--- Provided data ---
========================================

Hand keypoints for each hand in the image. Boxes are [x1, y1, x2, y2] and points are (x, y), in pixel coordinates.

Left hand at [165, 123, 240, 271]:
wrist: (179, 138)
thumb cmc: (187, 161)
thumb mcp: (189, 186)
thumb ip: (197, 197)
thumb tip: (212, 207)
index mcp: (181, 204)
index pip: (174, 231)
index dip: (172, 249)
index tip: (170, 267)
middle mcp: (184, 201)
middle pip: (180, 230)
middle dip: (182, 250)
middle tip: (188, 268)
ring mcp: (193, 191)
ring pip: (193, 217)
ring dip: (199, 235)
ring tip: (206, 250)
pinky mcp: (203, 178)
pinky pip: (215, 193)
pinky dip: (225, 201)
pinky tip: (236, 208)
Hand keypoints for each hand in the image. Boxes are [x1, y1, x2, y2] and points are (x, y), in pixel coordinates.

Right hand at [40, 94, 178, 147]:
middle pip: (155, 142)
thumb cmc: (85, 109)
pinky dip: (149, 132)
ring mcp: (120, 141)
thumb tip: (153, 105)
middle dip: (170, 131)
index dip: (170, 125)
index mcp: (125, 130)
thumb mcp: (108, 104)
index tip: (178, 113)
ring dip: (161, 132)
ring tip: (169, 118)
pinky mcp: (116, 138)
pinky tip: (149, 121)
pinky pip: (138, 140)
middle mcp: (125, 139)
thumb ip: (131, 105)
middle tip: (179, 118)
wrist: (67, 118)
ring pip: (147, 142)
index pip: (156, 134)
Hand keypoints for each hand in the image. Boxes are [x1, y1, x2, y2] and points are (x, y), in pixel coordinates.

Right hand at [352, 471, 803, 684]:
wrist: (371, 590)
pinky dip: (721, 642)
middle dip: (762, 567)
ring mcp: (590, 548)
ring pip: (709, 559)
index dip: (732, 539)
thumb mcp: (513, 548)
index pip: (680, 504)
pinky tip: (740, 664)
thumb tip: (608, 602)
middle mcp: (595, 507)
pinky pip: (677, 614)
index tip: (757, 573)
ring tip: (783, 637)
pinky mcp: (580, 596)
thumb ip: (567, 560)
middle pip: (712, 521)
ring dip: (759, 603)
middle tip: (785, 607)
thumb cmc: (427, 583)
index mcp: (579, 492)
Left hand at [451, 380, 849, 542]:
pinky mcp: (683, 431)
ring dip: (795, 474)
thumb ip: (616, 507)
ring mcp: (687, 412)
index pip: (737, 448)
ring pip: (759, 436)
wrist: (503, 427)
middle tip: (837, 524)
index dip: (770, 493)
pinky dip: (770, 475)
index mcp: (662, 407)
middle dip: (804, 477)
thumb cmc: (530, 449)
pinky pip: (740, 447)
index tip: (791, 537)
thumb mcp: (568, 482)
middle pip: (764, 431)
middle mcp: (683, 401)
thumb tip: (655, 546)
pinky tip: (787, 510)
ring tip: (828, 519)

========================================

--- Task objective ---
Restate the data above exactly, keeping each word as it stands.

--- Exercise output ---
Hand keypoints for each hand in the image. Boxes are [x1, y1, x2, y2] and points are (x, y), in pixel coordinates.

Left hand at [165, 123, 240, 271]:
wrist: (179, 138)
thumb cmc: (187, 161)
thumb mcp: (189, 186)
thumb ip: (197, 197)
thumb tip: (212, 207)
index mcp: (181, 204)
index pip: (174, 231)
index dip: (172, 249)
index tip: (170, 267)
middle mcp: (184, 201)
middle pip: (180, 230)
middle dip: (182, 250)
middle tip: (188, 268)
ring mcp: (193, 191)
ring pip: (193, 217)
ring dip: (199, 235)
ring tip: (206, 250)
pinky mcp: (203, 178)
pinky pip: (215, 193)
pinky dip: (225, 201)
pinky tip: (236, 208)
Hand keypoints for each hand in the image. Boxes are [x1, y1, x2, y2] and points are (x, y), in pixel coordinates.

Right hand at [40, 94, 178, 147]:
middle pip: (155, 142)
thumb cmc: (85, 109)
pinky dip: (149, 132)
ring mcp: (120, 141)
thumb tip: (153, 105)
middle dip: (170, 131)
index dip: (170, 125)
index mcp: (125, 130)
thumb mcp: (108, 104)
index tip: (178, 113)
ring dip: (161, 132)
ring tip: (169, 118)
pinky mcp: (116, 138)
pinky tip: (149, 121)
pinky pip: (138, 140)
middle mcp: (125, 139)
thumb ip: (131, 105)
middle tip: (179, 118)
wrist: (67, 118)
ring pip: (147, 142)
index pip: (156, 134)
Hand keypoints for each hand in the image. Boxes are [x1, y1, x2, y2] and points are (x, y), in pixel coordinates.

Right hand at [352, 471, 803, 684]:
wrist: (371, 590)
pinky dip: (721, 642)
middle dip: (762, 567)
ring mcp: (590, 548)
ring pip: (709, 559)
index dip: (732, 539)
thumb mcp: (513, 548)
index pip: (680, 504)
pinky tip: (740, 664)
thumb tip: (608, 602)
middle mcp: (595, 507)
pinky pip: (677, 614)
index tip: (757, 573)
ring tip: (783, 637)
pinky mcp: (580, 596)
thumb ip: (567, 560)
middle pip: (712, 521)
ring dip: (759, 603)
middle tip: (785, 607)
thumb cmc: (427, 583)
index mcp: (579, 492)
Left hand at [451, 380, 849, 542]:
pinky mcp: (683, 431)
ring dip: (795, 474)
thumb ip: (616, 507)
ring mcp: (687, 412)
index pip: (737, 448)
ring pip: (759, 436)
wrist: (503, 427)
middle tip: (837, 524)
index dip: (770, 493)
pinky dip: (770, 475)
index mcp: (662, 407)
middle dip: (804, 477)
thumb cmc: (530, 449)
pinky pip: (740, 447)
index tip: (791, 537)
thumb mcp: (568, 482)
middle pip: (764, 431)
middle mcp: (683, 401)
thumb tip: (655, 546)
pinky tip: (787, 510)
ring tip: (828, 519)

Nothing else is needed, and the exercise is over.